WHAT THE EXERCISE ASKS:
Copy out the records word for word, from the very start through the line that contains "The value of priority", with both ends included.

INFORMATION SHOWN:

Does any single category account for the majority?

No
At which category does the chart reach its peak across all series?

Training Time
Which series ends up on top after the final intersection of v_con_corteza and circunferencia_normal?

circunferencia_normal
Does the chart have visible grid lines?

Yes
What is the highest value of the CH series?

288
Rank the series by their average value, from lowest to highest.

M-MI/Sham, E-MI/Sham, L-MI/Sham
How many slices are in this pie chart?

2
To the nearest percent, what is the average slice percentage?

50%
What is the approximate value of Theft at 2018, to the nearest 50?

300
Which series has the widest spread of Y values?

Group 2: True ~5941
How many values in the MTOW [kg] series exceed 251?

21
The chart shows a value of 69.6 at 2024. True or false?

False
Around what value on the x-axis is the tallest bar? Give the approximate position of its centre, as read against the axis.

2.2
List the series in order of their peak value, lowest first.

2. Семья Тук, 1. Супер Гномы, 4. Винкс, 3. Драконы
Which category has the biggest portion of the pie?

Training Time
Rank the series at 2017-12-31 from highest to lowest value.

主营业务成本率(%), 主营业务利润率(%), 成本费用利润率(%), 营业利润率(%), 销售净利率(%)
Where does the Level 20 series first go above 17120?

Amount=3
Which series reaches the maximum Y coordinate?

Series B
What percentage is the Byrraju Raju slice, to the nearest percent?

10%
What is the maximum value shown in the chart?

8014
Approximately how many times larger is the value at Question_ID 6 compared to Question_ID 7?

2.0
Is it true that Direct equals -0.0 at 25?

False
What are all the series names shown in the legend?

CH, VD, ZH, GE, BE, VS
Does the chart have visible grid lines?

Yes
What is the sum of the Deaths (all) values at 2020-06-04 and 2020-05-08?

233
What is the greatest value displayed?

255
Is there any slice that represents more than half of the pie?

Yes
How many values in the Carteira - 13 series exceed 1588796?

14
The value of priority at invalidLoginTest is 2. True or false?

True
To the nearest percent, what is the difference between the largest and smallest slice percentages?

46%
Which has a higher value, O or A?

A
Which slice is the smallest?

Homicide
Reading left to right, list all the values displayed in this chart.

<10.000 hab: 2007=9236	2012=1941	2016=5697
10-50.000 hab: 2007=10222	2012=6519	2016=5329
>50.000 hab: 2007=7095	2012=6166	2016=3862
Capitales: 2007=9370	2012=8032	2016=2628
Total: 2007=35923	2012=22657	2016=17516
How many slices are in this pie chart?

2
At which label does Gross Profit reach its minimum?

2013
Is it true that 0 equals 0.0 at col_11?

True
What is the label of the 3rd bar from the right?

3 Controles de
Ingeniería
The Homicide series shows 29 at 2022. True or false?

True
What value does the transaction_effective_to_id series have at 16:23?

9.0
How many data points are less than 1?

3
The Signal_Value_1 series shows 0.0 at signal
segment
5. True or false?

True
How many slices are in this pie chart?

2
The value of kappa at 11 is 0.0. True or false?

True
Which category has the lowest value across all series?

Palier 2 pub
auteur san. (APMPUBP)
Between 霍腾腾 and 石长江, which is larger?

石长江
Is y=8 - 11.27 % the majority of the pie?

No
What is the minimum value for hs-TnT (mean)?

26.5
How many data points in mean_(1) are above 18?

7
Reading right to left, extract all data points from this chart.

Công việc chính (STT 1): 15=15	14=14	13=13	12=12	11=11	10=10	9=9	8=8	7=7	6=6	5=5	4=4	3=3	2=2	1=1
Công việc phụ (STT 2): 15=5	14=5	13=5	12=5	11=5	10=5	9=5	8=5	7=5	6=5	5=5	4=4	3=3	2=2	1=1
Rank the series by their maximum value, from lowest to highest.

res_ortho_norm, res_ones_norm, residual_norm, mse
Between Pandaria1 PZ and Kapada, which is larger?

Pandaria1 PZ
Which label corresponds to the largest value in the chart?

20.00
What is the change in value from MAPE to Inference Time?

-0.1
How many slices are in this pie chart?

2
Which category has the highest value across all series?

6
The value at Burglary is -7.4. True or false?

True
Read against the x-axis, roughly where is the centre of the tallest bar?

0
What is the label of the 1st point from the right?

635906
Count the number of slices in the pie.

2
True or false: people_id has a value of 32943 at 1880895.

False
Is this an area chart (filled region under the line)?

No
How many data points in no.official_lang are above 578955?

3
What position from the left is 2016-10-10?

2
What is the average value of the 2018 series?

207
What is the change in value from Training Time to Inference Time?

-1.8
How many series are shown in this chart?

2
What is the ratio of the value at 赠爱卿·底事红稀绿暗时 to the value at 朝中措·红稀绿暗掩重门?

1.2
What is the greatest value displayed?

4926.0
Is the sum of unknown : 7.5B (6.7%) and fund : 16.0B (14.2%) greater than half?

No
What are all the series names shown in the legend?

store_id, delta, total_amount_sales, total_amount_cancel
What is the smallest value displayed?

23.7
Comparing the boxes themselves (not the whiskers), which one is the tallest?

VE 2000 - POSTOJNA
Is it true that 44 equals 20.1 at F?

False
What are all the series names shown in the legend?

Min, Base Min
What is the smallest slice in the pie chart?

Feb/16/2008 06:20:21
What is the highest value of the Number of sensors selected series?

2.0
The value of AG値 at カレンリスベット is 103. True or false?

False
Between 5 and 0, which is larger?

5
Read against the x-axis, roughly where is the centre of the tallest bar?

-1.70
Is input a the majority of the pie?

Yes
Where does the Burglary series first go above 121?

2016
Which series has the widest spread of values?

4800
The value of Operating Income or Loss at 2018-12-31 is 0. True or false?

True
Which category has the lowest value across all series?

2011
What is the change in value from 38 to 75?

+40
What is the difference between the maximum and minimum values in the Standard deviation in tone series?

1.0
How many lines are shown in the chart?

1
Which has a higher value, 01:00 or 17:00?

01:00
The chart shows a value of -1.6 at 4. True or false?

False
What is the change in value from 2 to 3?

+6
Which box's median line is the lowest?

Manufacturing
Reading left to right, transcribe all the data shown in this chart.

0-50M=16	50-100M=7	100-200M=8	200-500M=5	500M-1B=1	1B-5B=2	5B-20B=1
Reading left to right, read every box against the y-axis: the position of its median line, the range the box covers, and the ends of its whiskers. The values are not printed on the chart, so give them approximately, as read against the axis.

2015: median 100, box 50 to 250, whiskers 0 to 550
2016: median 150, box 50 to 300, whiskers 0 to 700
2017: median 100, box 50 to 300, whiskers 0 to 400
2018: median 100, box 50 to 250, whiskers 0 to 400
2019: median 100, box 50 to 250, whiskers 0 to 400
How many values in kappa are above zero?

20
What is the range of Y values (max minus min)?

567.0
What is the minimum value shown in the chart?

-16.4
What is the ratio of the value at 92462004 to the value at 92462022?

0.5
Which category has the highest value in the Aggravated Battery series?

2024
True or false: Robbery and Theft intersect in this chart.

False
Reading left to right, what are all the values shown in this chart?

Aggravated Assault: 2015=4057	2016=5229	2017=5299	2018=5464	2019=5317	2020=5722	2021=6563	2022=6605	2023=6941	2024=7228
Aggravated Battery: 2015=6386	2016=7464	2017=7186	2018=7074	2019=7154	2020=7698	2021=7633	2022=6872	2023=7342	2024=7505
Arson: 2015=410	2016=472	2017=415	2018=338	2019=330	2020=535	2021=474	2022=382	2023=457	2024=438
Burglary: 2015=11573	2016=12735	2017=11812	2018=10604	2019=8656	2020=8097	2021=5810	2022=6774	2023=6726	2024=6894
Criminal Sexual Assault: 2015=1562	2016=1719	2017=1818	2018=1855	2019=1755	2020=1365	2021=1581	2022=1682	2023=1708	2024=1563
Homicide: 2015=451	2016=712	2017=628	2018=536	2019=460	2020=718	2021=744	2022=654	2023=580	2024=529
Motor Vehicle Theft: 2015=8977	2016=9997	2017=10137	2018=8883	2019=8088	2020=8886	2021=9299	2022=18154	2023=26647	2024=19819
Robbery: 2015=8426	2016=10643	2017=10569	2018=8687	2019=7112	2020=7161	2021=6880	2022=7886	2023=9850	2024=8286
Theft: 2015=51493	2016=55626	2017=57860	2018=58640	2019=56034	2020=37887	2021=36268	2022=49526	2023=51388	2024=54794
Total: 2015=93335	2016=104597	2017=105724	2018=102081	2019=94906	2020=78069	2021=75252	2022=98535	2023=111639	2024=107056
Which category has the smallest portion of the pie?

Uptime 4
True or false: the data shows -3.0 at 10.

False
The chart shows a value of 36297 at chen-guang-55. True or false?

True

TASK RESULT:
Does any single category account for the majority?

No
At which category does the chart reach its peak across all series?

Training Time
Which series ends up on top after the final intersection of v_con_corteza and circunferencia_normal?

circunferencia_normal
Does the chart have visible grid lines?

Yes
What is the highest value of the CH series?

288
Rank the series by their average value, from lowest to highest.

M-MI/Sham, E-MI/Sham, L-MI/Sham
How many slices are in this pie chart?

2
To the nearest percent, what is the average slice percentage?

50%
What is the approximate value of Theft at 2018, to the nearest 50?

300
Which series has the widest spread of Y values?

Group 2: True ~5941
How many values in the MTOW [kg] series exceed 251?

21
The chart shows a value of 69.6 at 2024. True or false?

False
Around what value on the x-axis is the tallest bar? Give the approximate position of its centre, as read against the axis.

2.2
List the series in order of their peak value, lowest first.

2. Семья Тук, 1. Супер Гномы, 4. Винкс, 3. Драконы
Which category has the biggest portion of the pie?

Training Time
Rank the series at 2017-12-31 from highest to lowest value.

主营业务成本率(%), 主营业务利润率(%), 成本费用利润率(%), 营业利润率(%), 销售净利率(%)
Where does the Level 20 series first go above 17120?

Amount=3
Which series reaches the maximum Y coordinate?

Series B
What percentage is the Byrraju Raju slice, to the nearest percent?

10%
What is the maximum value shown in the chart?

8014
Approximately how many times larger is the value at Question_ID 6 compared to Question_ID 7?

2.0
Is it true that Direct equals -0.0 at 25?

False
What are all the series names shown in the legend?

CH, VD, ZH, GE, BE, VS
Does the chart have visible grid lines?

Yes
What is the sum of the Deaths (all) values at 2020-06-04 and 2020-05-08?

233
What is the greatest value displayed?

255
Is there any slice that represents more than half of the pie?

Yes
How many values in the Carteira - 13 series exceed 1588796?

14
The value of priority at invalidLoginTest is 2. True or false?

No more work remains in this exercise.